Page images and extracted text
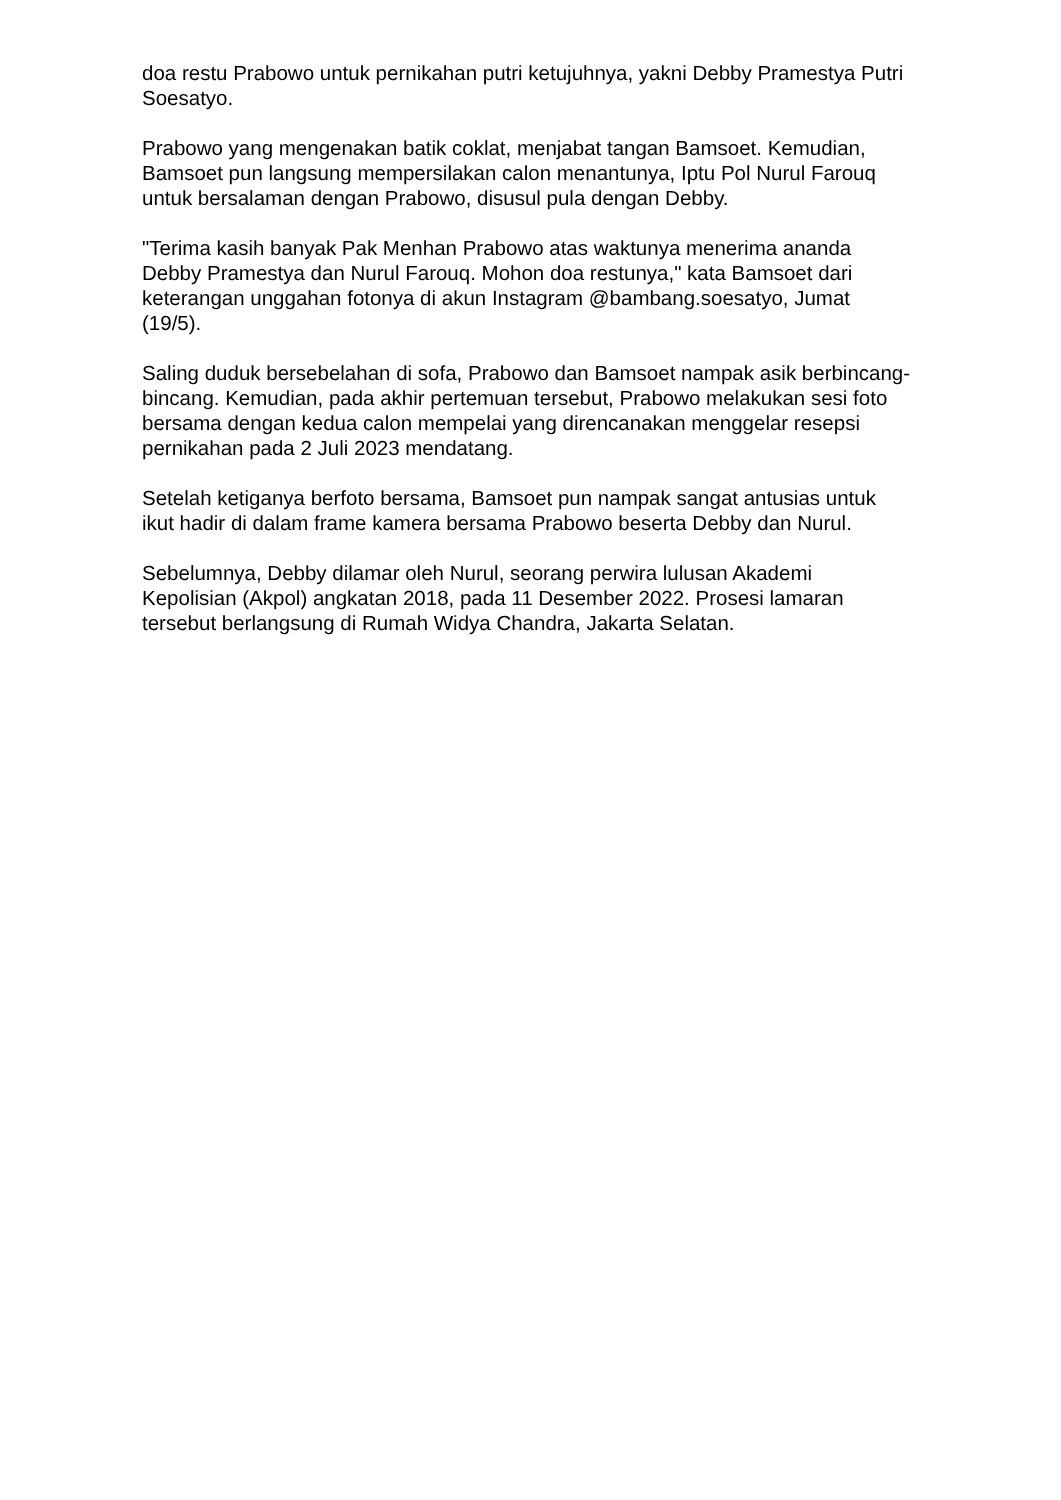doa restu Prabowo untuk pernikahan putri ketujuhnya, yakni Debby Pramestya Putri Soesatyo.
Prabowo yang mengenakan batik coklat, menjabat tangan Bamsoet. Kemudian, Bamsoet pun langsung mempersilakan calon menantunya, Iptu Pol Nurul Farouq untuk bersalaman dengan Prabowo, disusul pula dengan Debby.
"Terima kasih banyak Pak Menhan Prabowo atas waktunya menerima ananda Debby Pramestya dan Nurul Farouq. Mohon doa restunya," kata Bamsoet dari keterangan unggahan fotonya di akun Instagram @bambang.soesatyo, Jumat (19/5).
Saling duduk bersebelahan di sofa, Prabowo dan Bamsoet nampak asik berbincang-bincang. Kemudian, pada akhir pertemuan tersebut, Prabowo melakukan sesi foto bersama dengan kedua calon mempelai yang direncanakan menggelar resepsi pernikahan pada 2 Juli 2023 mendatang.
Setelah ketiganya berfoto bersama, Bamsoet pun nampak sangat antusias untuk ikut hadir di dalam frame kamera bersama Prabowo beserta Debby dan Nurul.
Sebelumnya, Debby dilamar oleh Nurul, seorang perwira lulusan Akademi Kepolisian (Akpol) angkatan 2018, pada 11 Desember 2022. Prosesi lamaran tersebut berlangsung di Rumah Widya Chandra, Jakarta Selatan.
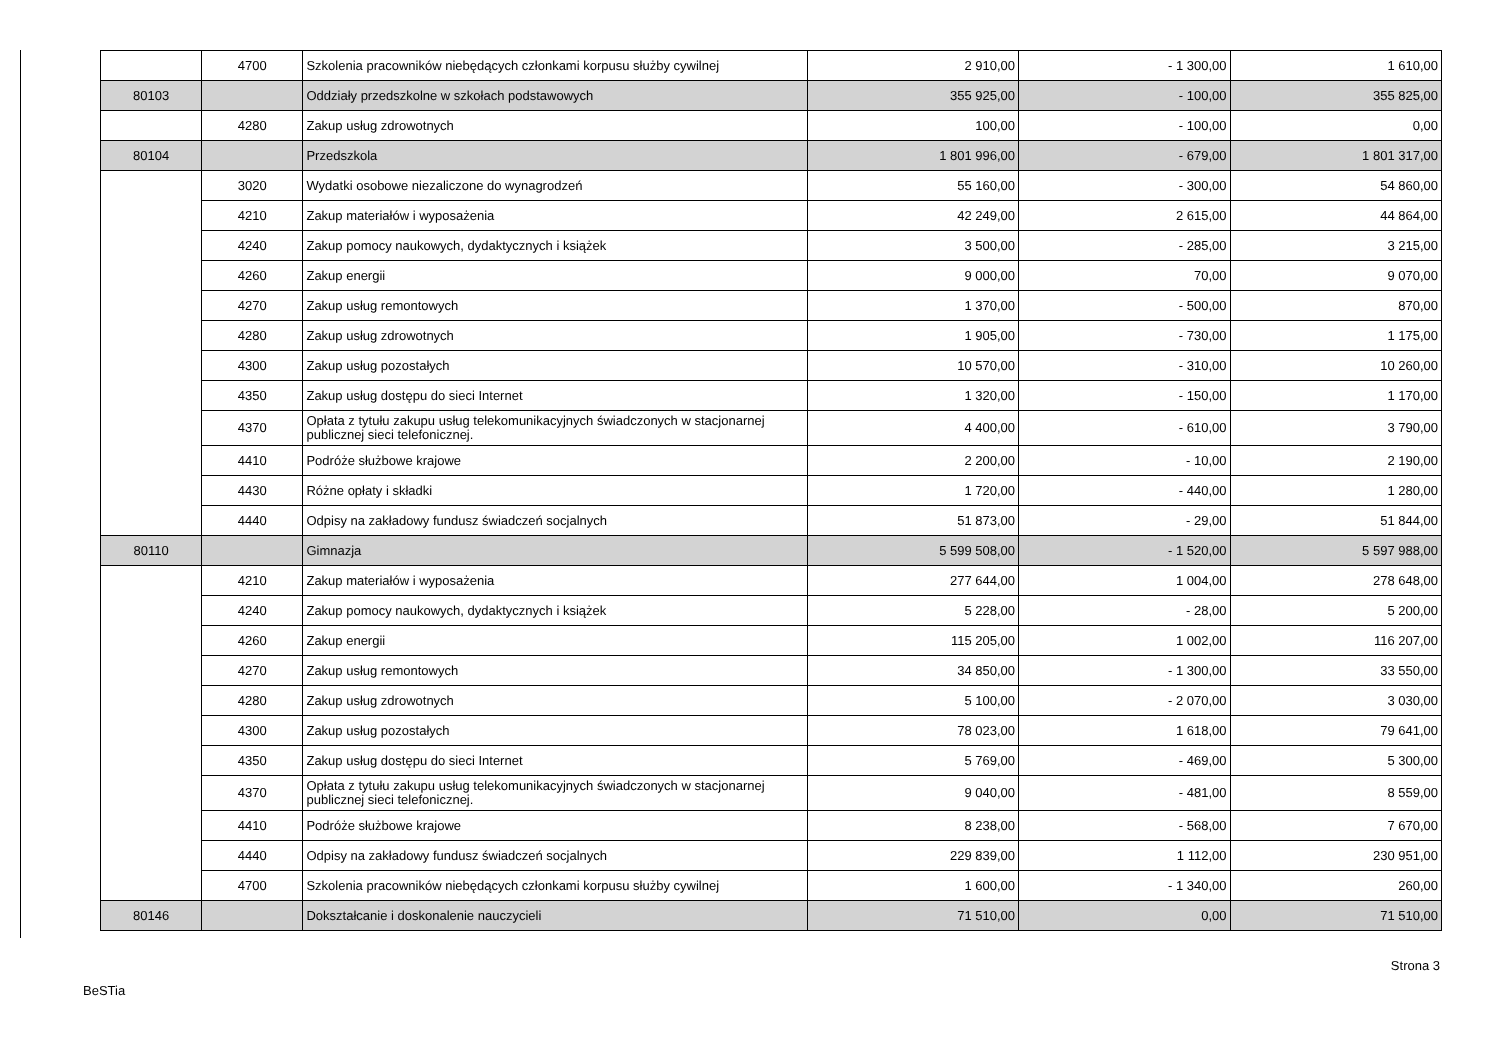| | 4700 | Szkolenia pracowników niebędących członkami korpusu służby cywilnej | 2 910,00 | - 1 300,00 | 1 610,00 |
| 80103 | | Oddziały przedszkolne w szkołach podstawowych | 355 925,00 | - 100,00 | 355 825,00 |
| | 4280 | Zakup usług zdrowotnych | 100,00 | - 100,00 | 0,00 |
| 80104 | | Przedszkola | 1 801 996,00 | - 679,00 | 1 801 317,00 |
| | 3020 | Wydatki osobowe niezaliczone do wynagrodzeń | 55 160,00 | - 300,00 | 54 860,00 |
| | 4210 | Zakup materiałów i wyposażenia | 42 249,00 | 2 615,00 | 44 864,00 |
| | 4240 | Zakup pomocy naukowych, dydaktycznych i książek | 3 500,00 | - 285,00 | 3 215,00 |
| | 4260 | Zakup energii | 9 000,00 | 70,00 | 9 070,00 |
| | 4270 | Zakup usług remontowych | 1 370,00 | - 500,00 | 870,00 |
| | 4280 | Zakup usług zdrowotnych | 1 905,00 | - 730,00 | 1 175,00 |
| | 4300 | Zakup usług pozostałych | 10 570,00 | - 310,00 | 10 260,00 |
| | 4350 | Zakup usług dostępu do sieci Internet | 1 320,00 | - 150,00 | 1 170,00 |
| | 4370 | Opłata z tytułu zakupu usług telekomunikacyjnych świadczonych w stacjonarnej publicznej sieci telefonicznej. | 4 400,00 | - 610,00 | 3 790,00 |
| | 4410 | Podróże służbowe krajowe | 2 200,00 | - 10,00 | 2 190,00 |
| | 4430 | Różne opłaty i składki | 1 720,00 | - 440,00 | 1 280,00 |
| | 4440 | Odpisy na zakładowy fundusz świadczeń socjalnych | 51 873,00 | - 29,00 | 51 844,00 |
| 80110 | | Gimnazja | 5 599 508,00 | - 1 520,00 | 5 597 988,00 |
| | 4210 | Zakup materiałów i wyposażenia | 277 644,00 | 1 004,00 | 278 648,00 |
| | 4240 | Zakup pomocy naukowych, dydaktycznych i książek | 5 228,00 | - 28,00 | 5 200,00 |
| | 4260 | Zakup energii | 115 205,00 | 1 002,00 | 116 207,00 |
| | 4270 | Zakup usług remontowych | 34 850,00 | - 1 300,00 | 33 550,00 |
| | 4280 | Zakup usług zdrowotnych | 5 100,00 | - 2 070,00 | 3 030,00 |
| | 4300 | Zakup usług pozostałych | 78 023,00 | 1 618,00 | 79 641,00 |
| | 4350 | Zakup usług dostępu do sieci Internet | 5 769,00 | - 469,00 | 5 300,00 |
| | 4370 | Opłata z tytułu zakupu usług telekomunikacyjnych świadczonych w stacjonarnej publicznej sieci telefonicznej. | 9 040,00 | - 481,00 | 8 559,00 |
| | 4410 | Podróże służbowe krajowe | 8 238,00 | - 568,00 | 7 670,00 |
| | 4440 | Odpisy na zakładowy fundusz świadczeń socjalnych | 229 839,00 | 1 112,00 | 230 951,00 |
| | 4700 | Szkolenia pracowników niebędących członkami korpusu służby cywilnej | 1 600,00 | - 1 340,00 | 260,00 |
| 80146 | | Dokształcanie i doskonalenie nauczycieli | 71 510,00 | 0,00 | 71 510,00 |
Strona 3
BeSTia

- _REQUIRED ACTION_
None of the pictures should appear; repeat the records exactly otherwise.

- _WORKED SOLUTION_
doa restu Prabowo untuk pernikahan putri ketujuhnya, yakni Debby Pramestya Putri Soesatyo.
Prabowo yang mengenakan batik coklat, menjabat tangan Bamsoet. Kemudian, Bamsoet pun langsung mempersilakan calon menantunya, Iptu Pol Nurul Farouq untuk bersalaman dengan Prabowo, disusul pula dengan Debby.
"Terima kasih banyak Pak Menhan Prabowo atas waktunya menerima ananda Debby Pramestya dan Nurul Farouq. Mohon doa restunya," kata Bamsoet dari keterangan unggahan fotonya di akun Instagram @bambang.soesatyo, Jumat (19/5).
Saling duduk bersebelahan di sofa, Prabowo dan Bamsoet nampak asik berbincang-bincang. Kemudian, pada akhir pertemuan tersebut, Prabowo melakukan sesi foto bersama dengan kedua calon mempelai yang direncanakan menggelar resepsi pernikahan pada 2 Juli 2023 mendatang.
Setelah ketiganya berfoto bersama, Bamsoet pun nampak sangat antusias untuk ikut hadir di dalam frame kamera bersama Prabowo beserta Debby dan Nurul.
Sebelumnya, Debby dilamar oleh Nurul, seorang perwira lulusan Akademi Kepolisian (Akpol) angkatan 2018, pada 11 Desember 2022. Prosesi lamaran tersebut berlangsung di Rumah Widya Chandra, Jakarta Selatan.
| | 4700 | Szkolenia pracowników niebędących członkami korpusu służby cywilnej | 2 910,00 | - 1 300,00 | 1 610,00 |
| 80103 | | Oddziały przedszkolne w szkołach podstawowych | 355 925,00 | - 100,00 | 355 825,00 |
| | 4280 | Zakup usług zdrowotnych | 100,00 | - 100,00 | 0,00 |
| 80104 | | Przedszkola | 1 801 996,00 | - 679,00 | 1 801 317,00 |
| | 3020 | Wydatki osobowe niezaliczone do wynagrodzeń | 55 160,00 | - 300,00 | 54 860,00 |
| | 4210 | Zakup materiałów i wyposażenia | 42 249,00 | 2 615,00 | 44 864,00 |
| | 4240 | Zakup pomocy naukowych, dydaktycznych i książek | 3 500,00 | - 285,00 | 3 215,00 |
| | 4260 | Zakup energii | 9 000,00 | 70,00 | 9 070,00 |
| | 4270 | Zakup usług remontowych | 1 370,00 | - 500,00 | 870,00 |
| | 4280 | Zakup usług zdrowotnych | 1 905,00 | - 730,00 | 1 175,00 |
| | 4300 | Zakup usług pozostałych | 10 570,00 | - 310,00 | 10 260,00 |
| | 4350 | Zakup usług dostępu do sieci Internet | 1 320,00 | - 150,00 | 1 170,00 |
| | 4370 | Opłata z tytułu zakupu usług telekomunikacyjnych świadczonych w stacjonarnej publicznej sieci telefonicznej. | 4 400,00 | - 610,00 | 3 790,00 |
| | 4410 | Podróże służbowe krajowe | 2 200,00 | - 10,00 | 2 190,00 |
| | 4430 | Różne opłaty i składki | 1 720,00 | - 440,00 | 1 280,00 |
| | 4440 | Odpisy na zakładowy fundusz świadczeń socjalnych | 51 873,00 | - 29,00 | 51 844,00 |
| 80110 | | Gimnazja | 5 599 508,00 | - 1 520,00 | 5 597 988,00 |
| | 4210 | Zakup materiałów i wyposażenia | 277 644,00 | 1 004,00 | 278 648,00 |
| | 4240 | Zakup pomocy naukowych, dydaktycznych i książek | 5 228,00 | - 28,00 | 5 200,00 |
| | 4260 | Zakup energii | 115 205,00 | 1 002,00 | 116 207,00 |
| | 4270 | Zakup usług remontowych | 34 850,00 | - 1 300,00 | 33 550,00 |
| | 4280 | Zakup usług zdrowotnych | 5 100,00 | - 2 070,00 | 3 030,00 |
| | 4300 | Zakup usług pozostałych | 78 023,00 | 1 618,00 | 79 641,00 |
| | 4350 | Zakup usług dostępu do sieci Internet | 5 769,00 | - 469,00 | 5 300,00 |
| | 4370 | Opłata z tytułu zakupu usług telekomunikacyjnych świadczonych w stacjonarnej publicznej sieci telefonicznej. | 9 040,00 | - 481,00 | 8 559,00 |
| | 4410 | Podróże służbowe krajowe | 8 238,00 | - 568,00 | 7 670,00 |
| | 4440 | Odpisy na zakładowy fundusz świadczeń socjalnych | 229 839,00 | 1 112,00 | 230 951,00 |
| | 4700 | Szkolenia pracowników niebędących członkami korpusu służby cywilnej | 1 600,00 | - 1 340,00 | 260,00 |
| 80146 | | Dokształcanie i doskonalenie nauczycieli | 71 510,00 | 0,00 | 71 510,00 |
Strona 3
BeSTia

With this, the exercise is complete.